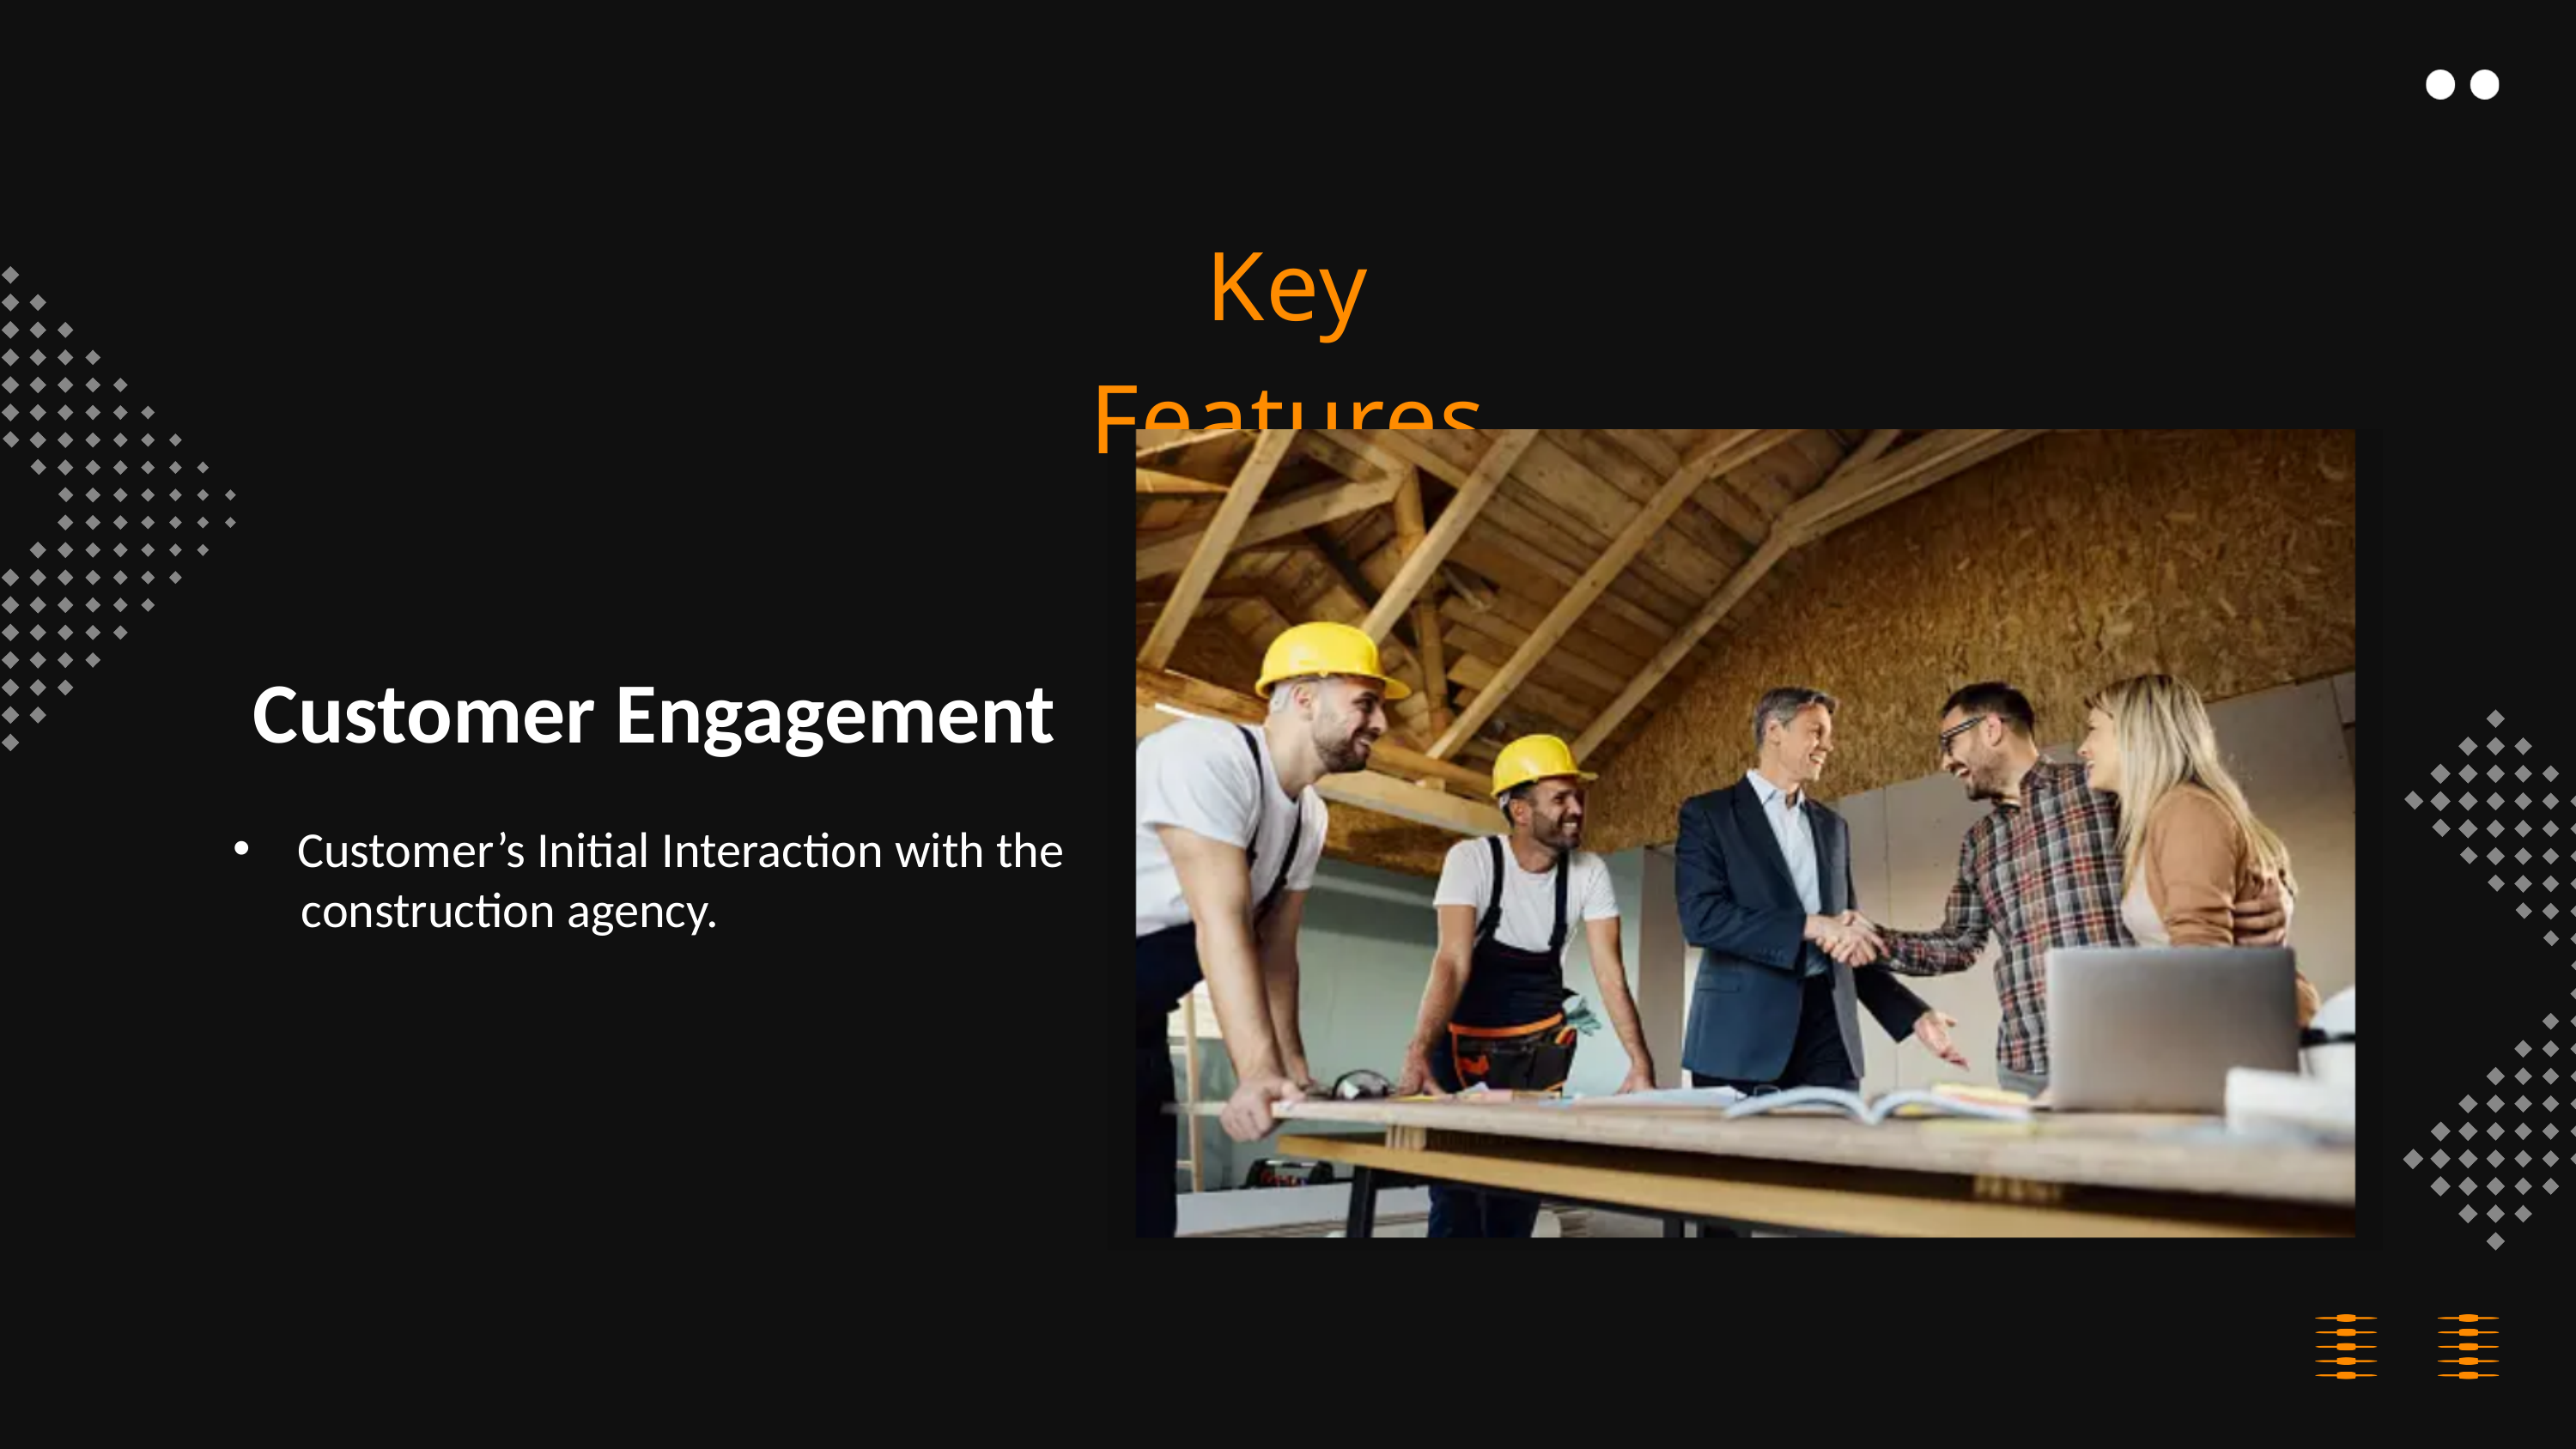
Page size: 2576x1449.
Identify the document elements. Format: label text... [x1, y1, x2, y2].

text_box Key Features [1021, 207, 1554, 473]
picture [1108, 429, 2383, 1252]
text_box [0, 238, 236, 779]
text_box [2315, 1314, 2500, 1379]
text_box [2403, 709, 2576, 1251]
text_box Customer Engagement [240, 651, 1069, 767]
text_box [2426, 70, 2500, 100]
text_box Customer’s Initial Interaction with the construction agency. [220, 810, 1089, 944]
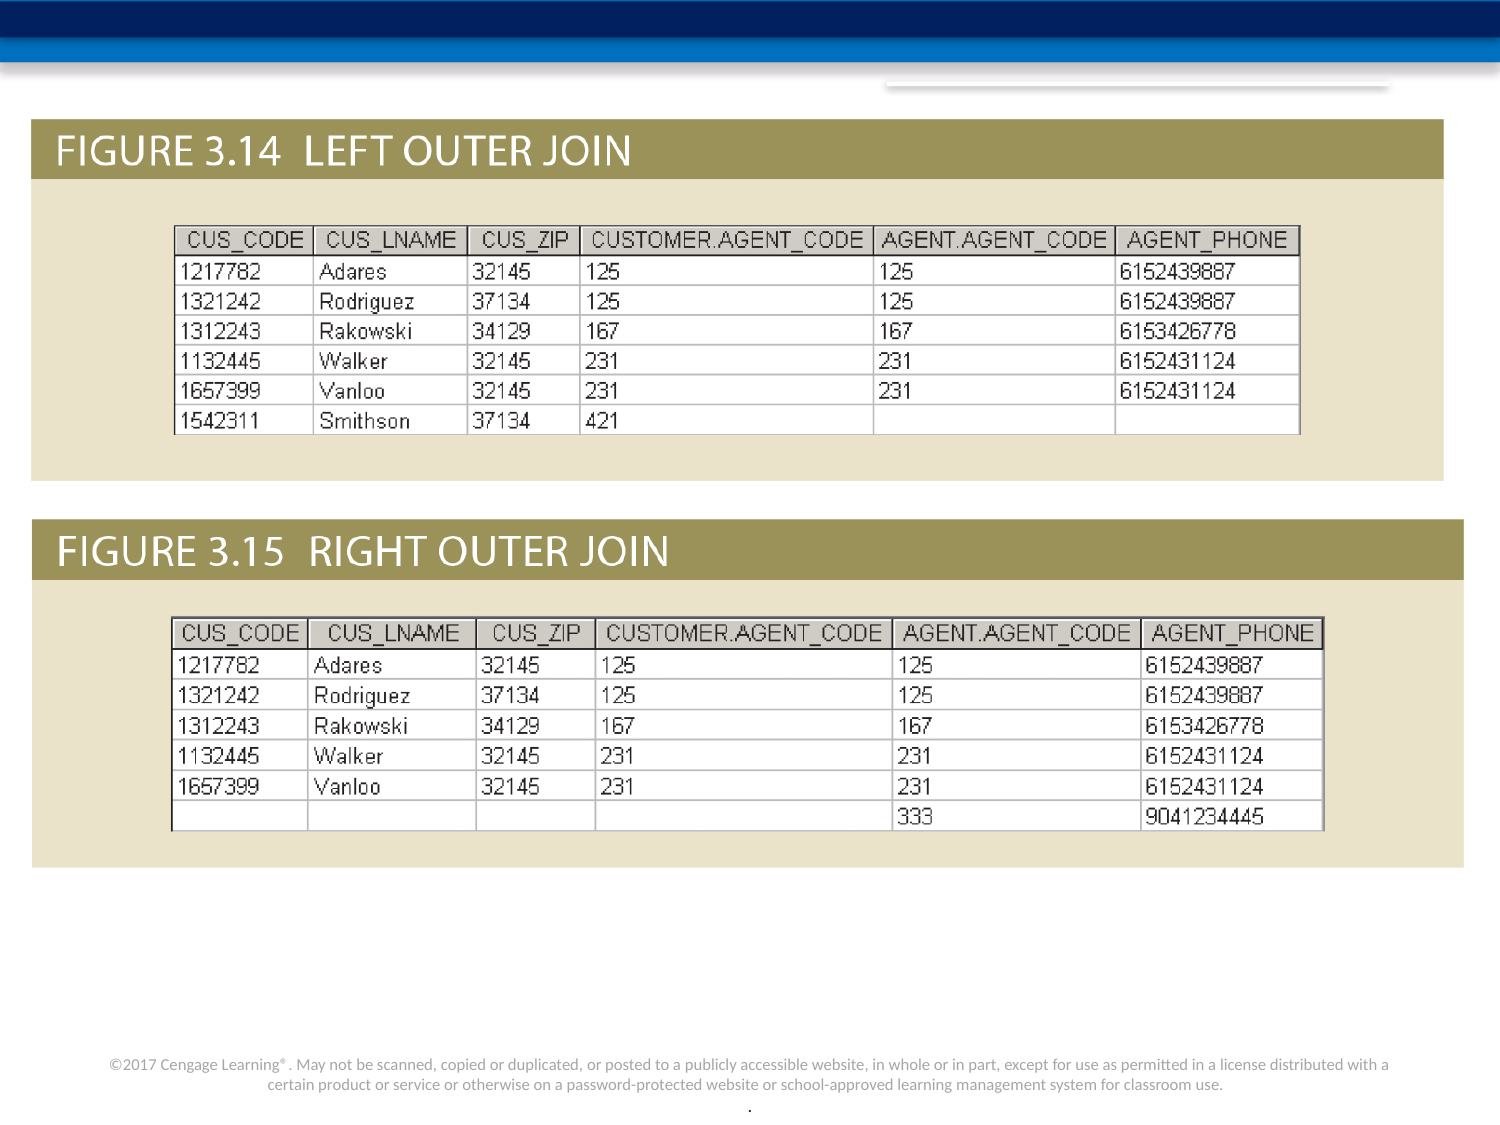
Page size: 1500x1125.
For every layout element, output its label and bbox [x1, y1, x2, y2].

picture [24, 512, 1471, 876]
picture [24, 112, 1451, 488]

****************************************

# Directive:
Would you reproduce, exactly and with nothing added, every line from the beginning of the entries above through the line that contains "Page size: 1500x1125.", both included, leaving out the pictures?

# Exercise response:
Page size: 2576x1449.
Identify the document elements. Format: label text... [x1, y1, x2, y2].

text_box Key Features [1021, 207, 1554, 473]
picture [1108, 429, 2383, 1252]
text_box [0, 238, 236, 779]
text_box [2315, 1314, 2500, 1379]
text_box [2403, 709, 2576, 1251]
text_box Customer Engagement [240, 651, 1069, 767]
text_box [2426, 70, 2500, 100]
text_box Customer’s Initial Interaction with the construction agency. [220, 810, 1089, 944]
Page size: 1500x1125.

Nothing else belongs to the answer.